Directions:
For the entries that appear below, write out the exact text and omit the pictures.

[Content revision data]
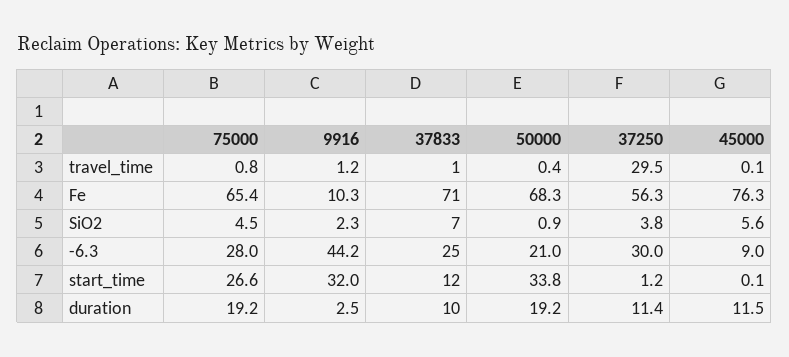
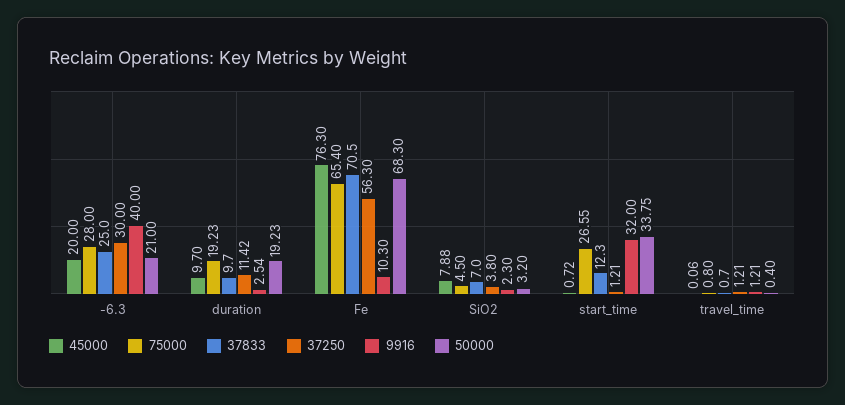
37250, travel_time: 29.5 -> 1.21
50000, SiO2: 0.9 -> 3.2
45000, SiO2: 5.6 -> 7.88
9916, -6.3: 44.2 -> 40
45000, -6.3: 9 -> 20
45000, start_time: 0.1 -> 0.72
45000, duration: 11.5 -> 9.7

Exercise answer:
37250, travel_time: 29.5 -> 1.21
50000, SiO2: 0.9 -> 3.2
45000, SiO2: 5.6 -> 7.88
9916, -6.3: 44.2 -> 40
45000, -6.3: 9 -> 20
45000, start_time: 0.1 -> 0.72
45000, duration: 11.5 -> 9.7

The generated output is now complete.